Workspace adheres to the highest standards to protect the data it accepts and stores on behalf of organizations. A user's communication with the server is negotiated over TLS. Workspace supports only the recommended TLS 1.2 and 1.3, with modern cipher suites enabled, ensuring that data in transit is not compromised by less-secure devices or communication methods. Workspace uses strong encryption for all data in the system, including AES256 for data at rest.
Ingest Workflow
- When a user initiates an upload, a file on the user's device is broken up into chunks and uploaded through Workspace to be placed individually into the encrypted process store in an organization-specific location.
- Once an upload is complete, an event triggers the creation of a readable stream from the individual chunks. This stream is used for antivirus scanning, MIME detection, and encrypting the data to an organization's object store.
- The temporary data blocks are removed as soon as the ingest process is complete.
The process of encrypting the object store involves several services to handle relationship, location, and key management. The main storage service splits the incoming stream into two pipes: one feeds a hash of the incoming file, and the other is directed to the encryption module.
The encryption module communicates with the policy service and key service in the DSec Secure File Platform subdomain.
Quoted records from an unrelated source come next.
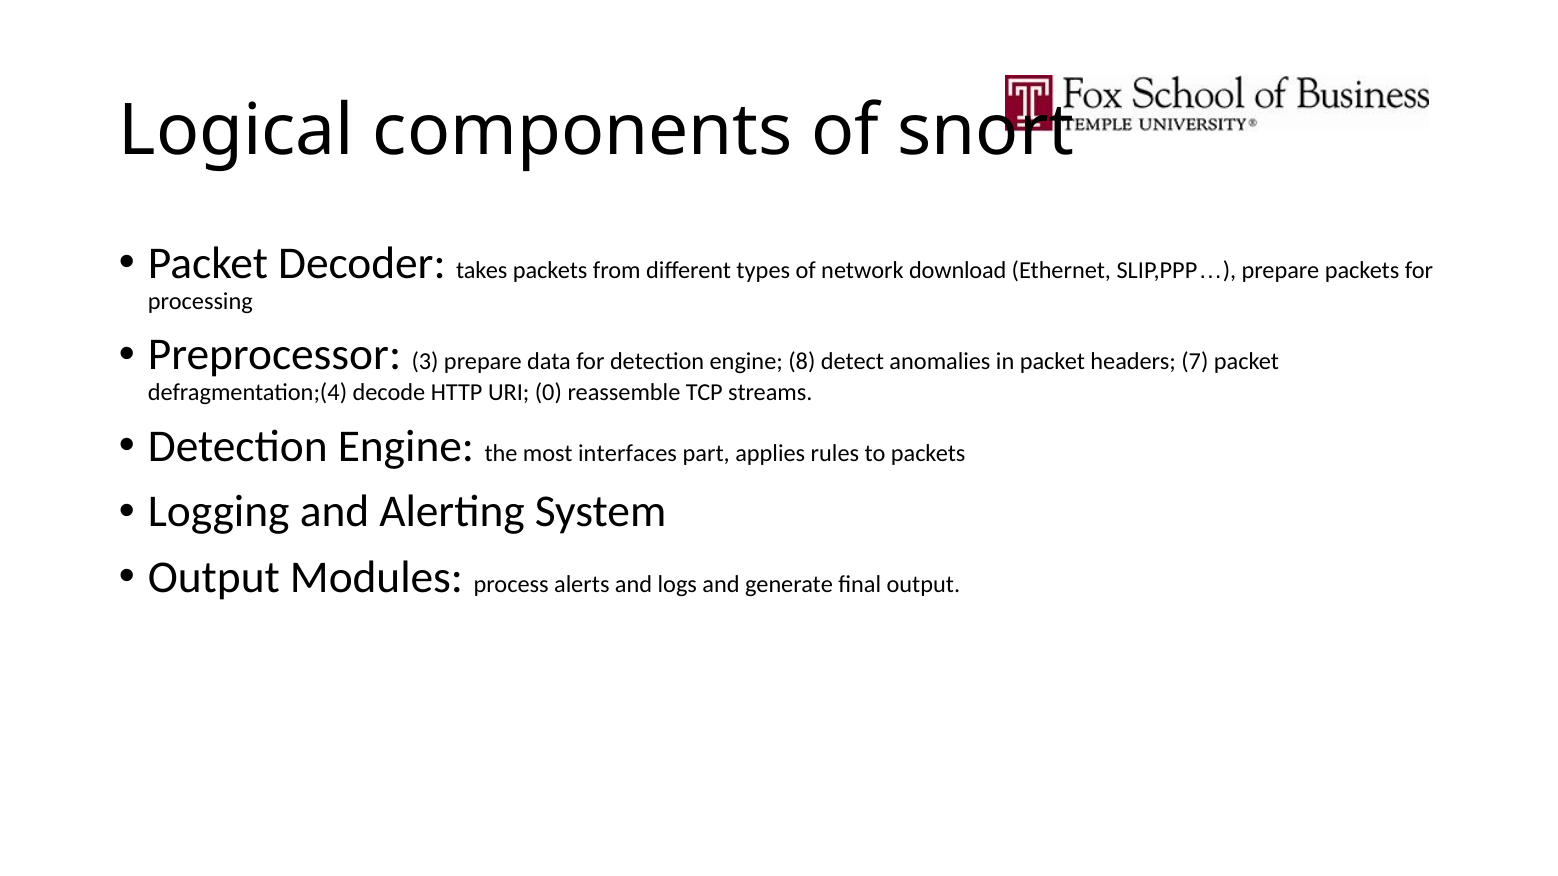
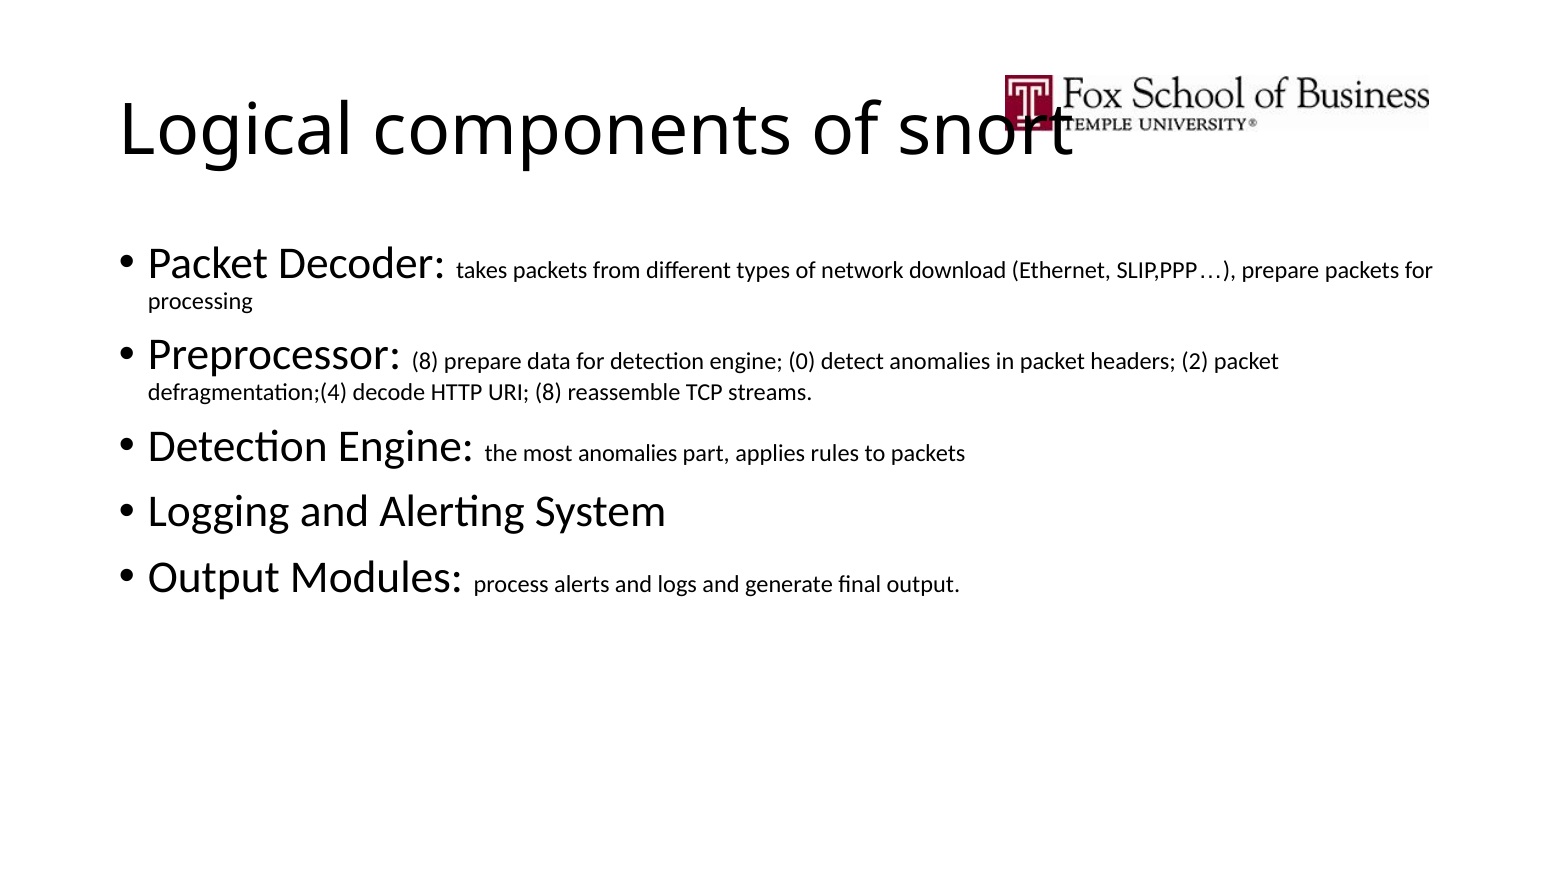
Preprocessor 3: 3 -> 8
8: 8 -> 0
7: 7 -> 2
URI 0: 0 -> 8
most interfaces: interfaces -> anomalies
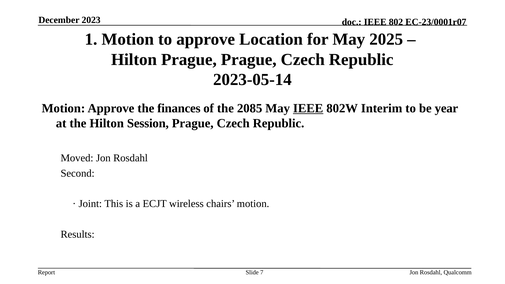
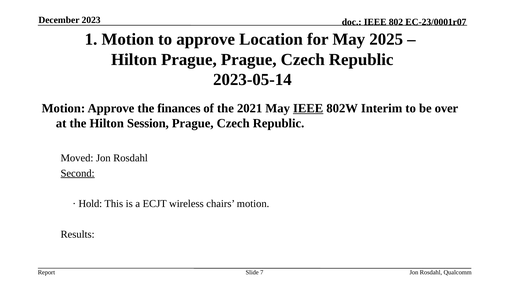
2085: 2085 -> 2021
year: year -> over
Second underline: none -> present
Joint: Joint -> Hold
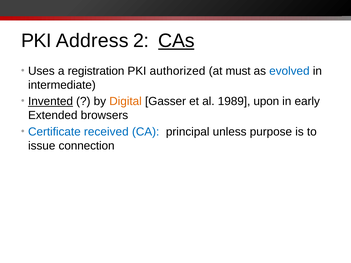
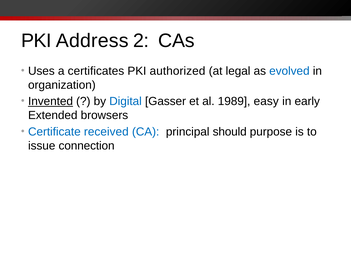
CAs underline: present -> none
registration: registration -> certificates
must: must -> legal
intermediate: intermediate -> organization
Digital colour: orange -> blue
upon: upon -> easy
unless: unless -> should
These return the cipher, Data Encryption Key (DEK), and Initialization Vector required to encrypt the data alongside the location and credentials used to write the specific file to the organization's Object Store.
Although the algorithm used for file encryption is configurable, the default and preferred method is AES256 CTR due to its ability to support byte-range access, which is required for media files.
The DSec subdomain in the Secure File Platform contains key and policy services, as well as the virtual security model (VSM).
The key service holds an encrypted version of the key (DEK) and IV, which are used to encrypt a file on behalf of a client application. This encrypted data blob is associated with the Key Encryption Key (KEK) identifier returned by the VSM at key generation.
The policy service holds encrypted policy information for an organization, including the encryption methods to use and how to communicate with the organization store.
As an organization's policy can change, the policy service also holds a relationship between a specific organization policy and the individual file. The encrypted data blobs are associated with the KEK identifier returned by the VSM at encryption time.
The VSM is used to generate cryptographic keys and encrypt small blobs of data. Keys and IVs that are used to encrypt data blobs are themselves encrypted using the organization's VSM key. An organization's VSM key may be rotated, and hence, the data is associated with the VSM key identifier.
File Retrieval
When a user requests a file for download, after passing Workspace authorization checks, the encryption and location are collected from DSec by the Secure File Platform Serve service, and a read stream is created from the encrypted Object Store.
This read stream passes through the Secure File platform decryption module, traversing the workspace and directly back to the client via TLS.